Sadistic Deprivations

The most sadistic treatment he received related to his injury, he said. He cannot use the Asian squat-style toilets that were common in the prisons, as they are in much of the Middle East, so he improvised a seat for himself out of a hard-to-come-by box. When the guard discovered it, he destroyed it, and any of the replacements Lazim managed to find.

Advertisement

“It was one of my main tortures,” he said of it, saying he would try going without food for days at a time, trying to avoid the ordeal.

One by one they told the circumstances of their capture and the details of their imprisonment. From all three came stories of humiliation, of being stripped to their underwear and transported through villages for all to see, stoned and spat on; of long waits in the hot sun; of rough transport and uncertain destinations.

The conditions they described in the various prisons all included claims of bitter, dirty drinking water and spoiled or poor-quality food full of flies (Lazim remembering tinned meat with an expiration date of 1975 that they ate in 1983), chronic dysentery, the infections (often skin diseases--scabies being the worst). They spoke of months between baths; and then of shared bathing with up to 20 other prisoners. No cigarettes or razor blades. Lice-infested blankets. No change of clothing. Sleeping three to a wood bed or on damp, concrete floors.

Worst of all, they agreed, no letters from home. Not that mail did not come: The guards, members of the Ayatollah Khomeini’s revolutionary committees, would hold up letters addressed to them and destroy them, they recalled.

On those rare occasions when Red Cross representatives were admitted to the camps, they were accompanied, the POWs said, by Arabic-speaking Iranians. Similarly, they said, in general the camps were “planted” with Iranians who had lived in Iraq.

Protestors Killed

Both Mansoor and Mousa said they witnessed prison protests and demonstrations which resulted in the guards firing on the prison populations, Mansoor saying he saw an incident on Feb. 13, 1983, where a protest against the killing of two Yazidis (members of a Muslim sect) resulted in the killing of 65 and wounding of 120.

Advertisement

For the most part they told their stories in a matter-of-fact manner.

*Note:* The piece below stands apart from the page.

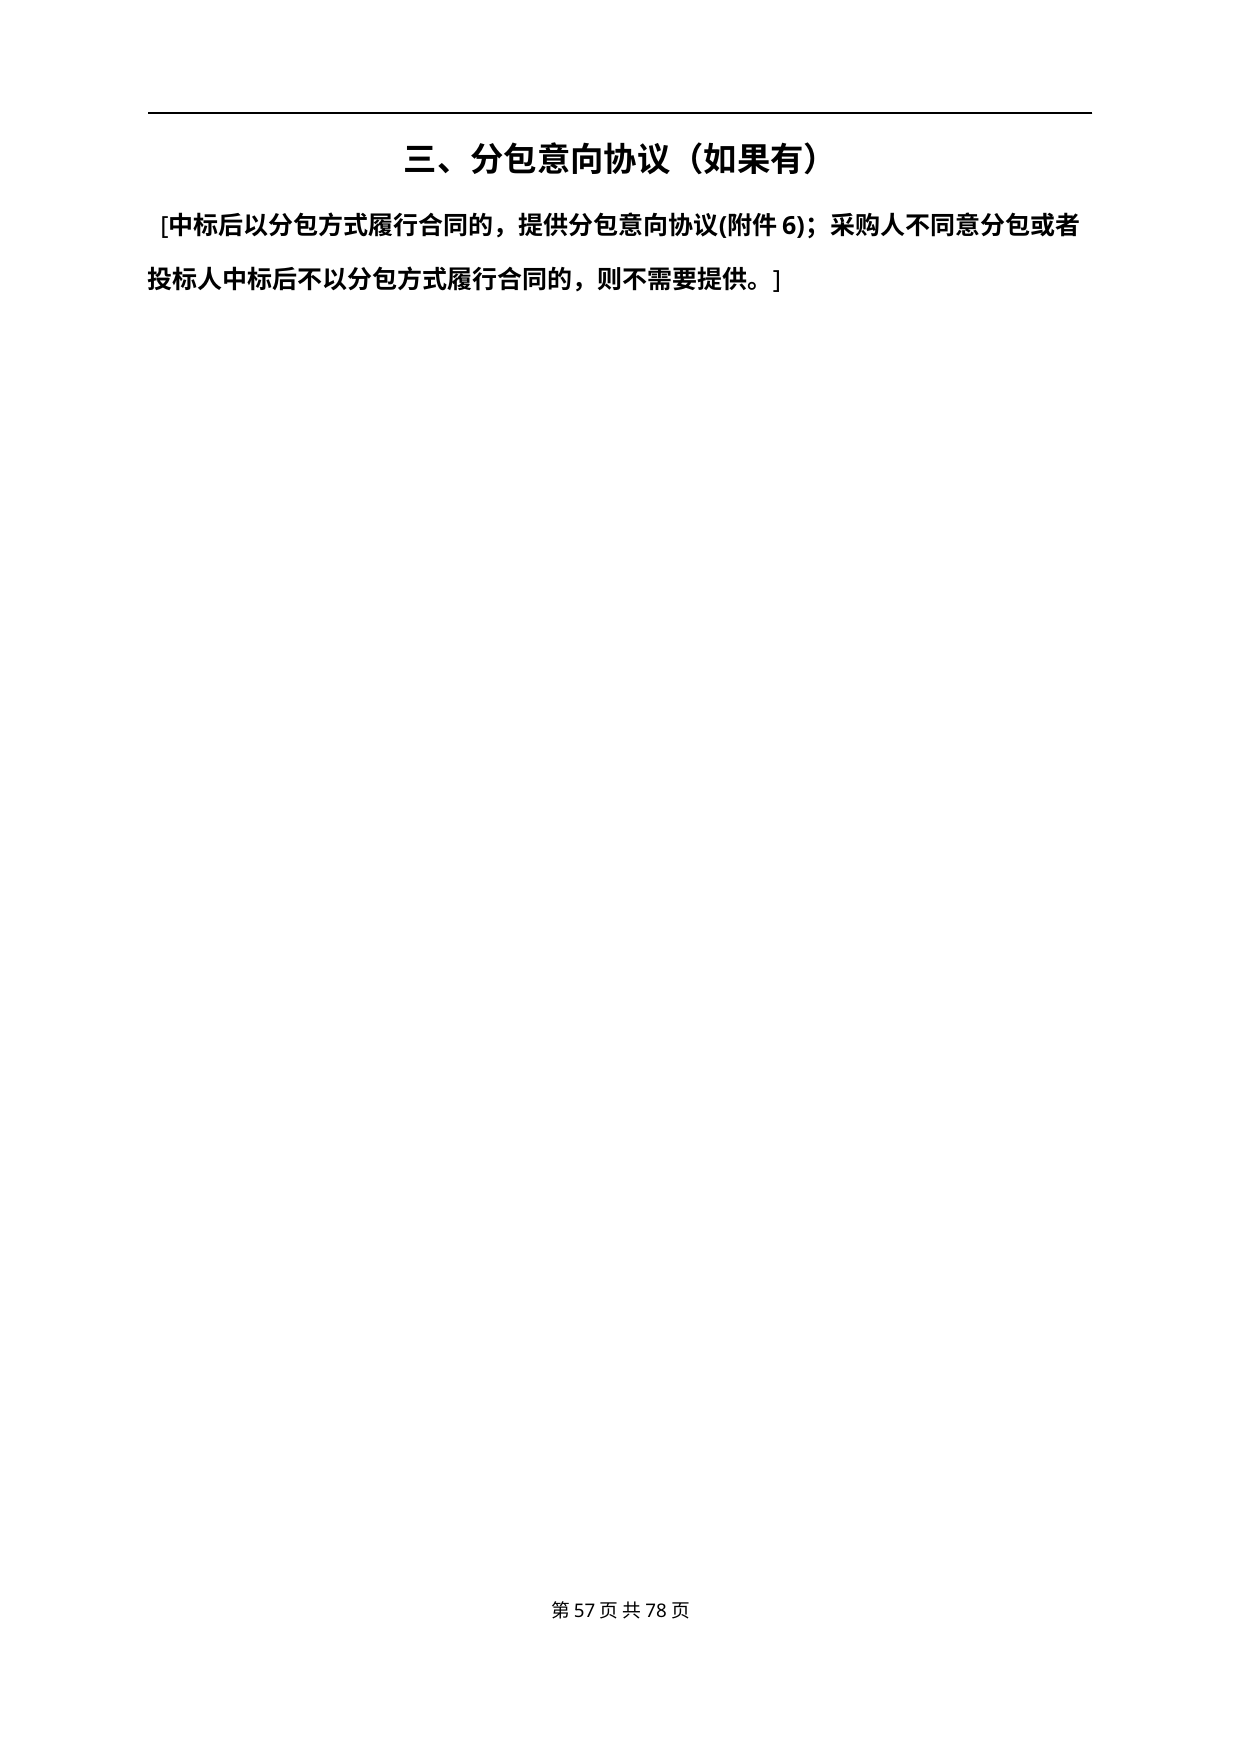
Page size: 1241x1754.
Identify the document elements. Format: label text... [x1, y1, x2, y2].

text 三、分包意向协议（如果有） [148, 133, 1092, 181]
text [中标后以分包方式履行合同的，提供分包意向协议(附件6)；采购人不同意分包或者投标人中标后不以分包方式履行合同的，则不需要提供。] [148, 205, 1092, 296]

Just once, at the Arab community center, Mansoor broke down in the middle of his remarks, ending abruptly with the plea, “My only wish is that the Red Cross could go back to inspect my colleagues.”

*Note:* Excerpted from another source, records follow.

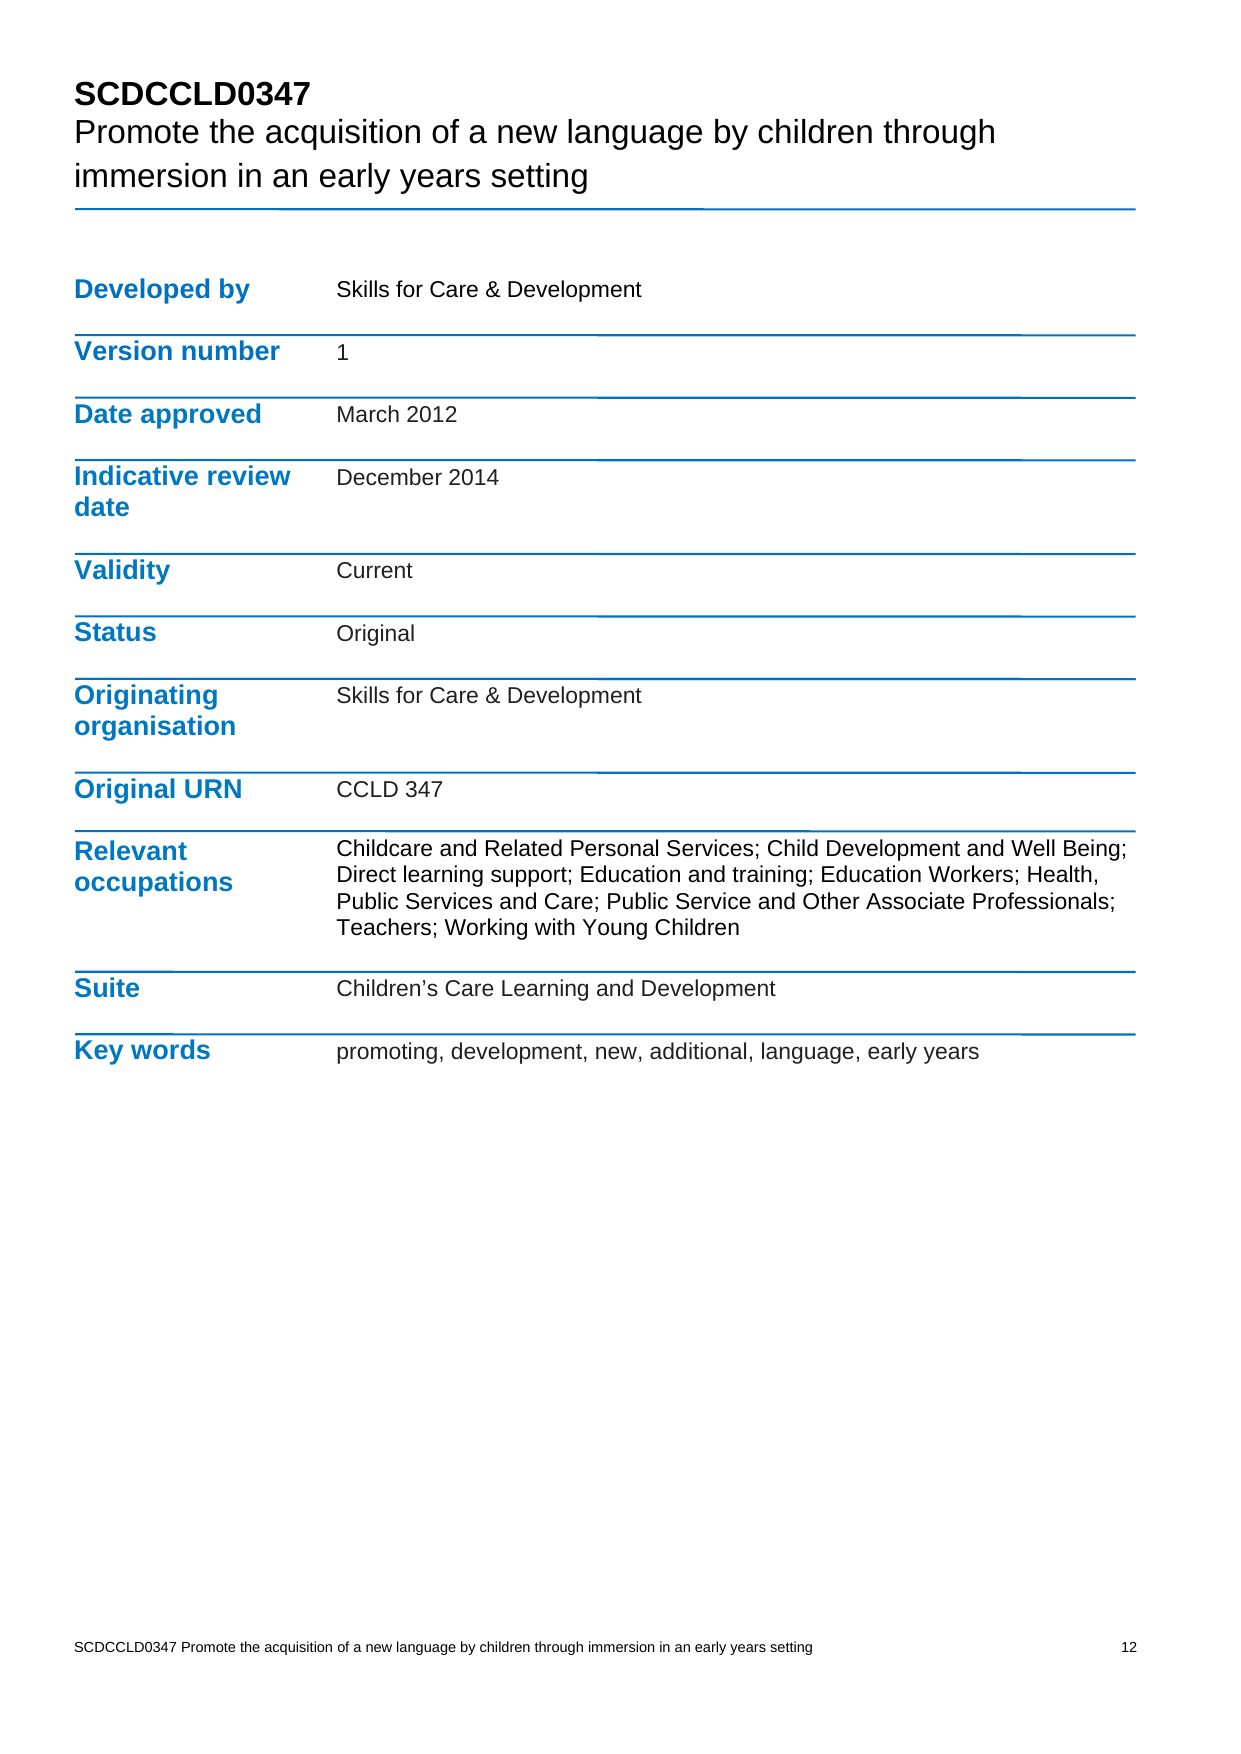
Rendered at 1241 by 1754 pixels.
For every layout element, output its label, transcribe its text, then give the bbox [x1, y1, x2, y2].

table_cell Originating organisation [63, 679, 325, 773]
table_cell Childcare and Related Personal Services; Child Development and Well Being; Direct learning support; Education and training; Education Workers; Health, Public Services and Care; Public Service and Other Associate Professionals; Teachers; Working with Young Children [325, 835, 1148, 972]
table_cell Date approved [63, 398, 325, 460]
table_cell Suite [63, 972, 325, 1034]
table_cell Version number [63, 335, 325, 398]
table_cell Indicative review date [63, 460, 325, 554]
table_cell Relevant occupations [63, 835, 325, 972]
table_cell Children’s Care Learning and Development [325, 972, 1148, 1034]
table_cell Status [63, 616, 325, 679]
table_header Skills for Care & Development [325, 273, 1148, 335]
table_cell CCLD 347 [325, 773, 1148, 835]
table_cell Validity [63, 554, 325, 616]
table_cell Original URN [63, 773, 325, 835]
table_cell Skills for Care & Development [325, 679, 1148, 773]
table_header Developed by [63, 273, 325, 335]
table_cell 1 [325, 335, 1148, 398]
table_cell Original [325, 616, 1148, 679]
table_cell Key words [63, 1034, 325, 1097]
table_cell promoting, development, new, additional, language, early years [325, 1034, 1148, 1097]
table_cell March 2012 [325, 398, 1148, 460]
table_cell Current [325, 554, 1148, 616]
table_cell December 2014 [325, 460, 1148, 554]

The dinner, decidedly not a formal banquet, was a friendly, almost homey occasion, with long communal tables, paper plates and several posters of Saddam Hussein tacked to the walls for the occasion. Prior to speaking, Lazim had sat beside Mansoor, patiently feeding plastic forkfuls of lamb and rice to the blind man.

They spoke to a sympathetic group of Arab-Americans who wanted to know also about the treatment of Iranians in Iraqi prisons. The POWs would not know, the Foreign Ministry representatives answered, but informed the group that the International Red Cross has a permanent mission of 22 in Baghdad who regularly visit the camps. POWs in Iraq, the representatives said, receive the same rations and medical care that Iraqi soldiers receive. They may also send and receive mail.

“It’s a matter of principle, lady,” the official told the woman who had asked why the difference in treatment. “We follow international law.” He also said the charges about Iraq using chemical warfare were false.

Those gathered seemed to accept what they heard. One man stood and thanked the visitors, saying, “In the Arab community we support you and the leadership of Saddam Hussein. I’m a Jordanian, not an Iraqi. I’m still an Arab although I have 32 years here. I don’t want my family in Jordan to live under the Khomeini regime. Thank God for the Iraqi army.”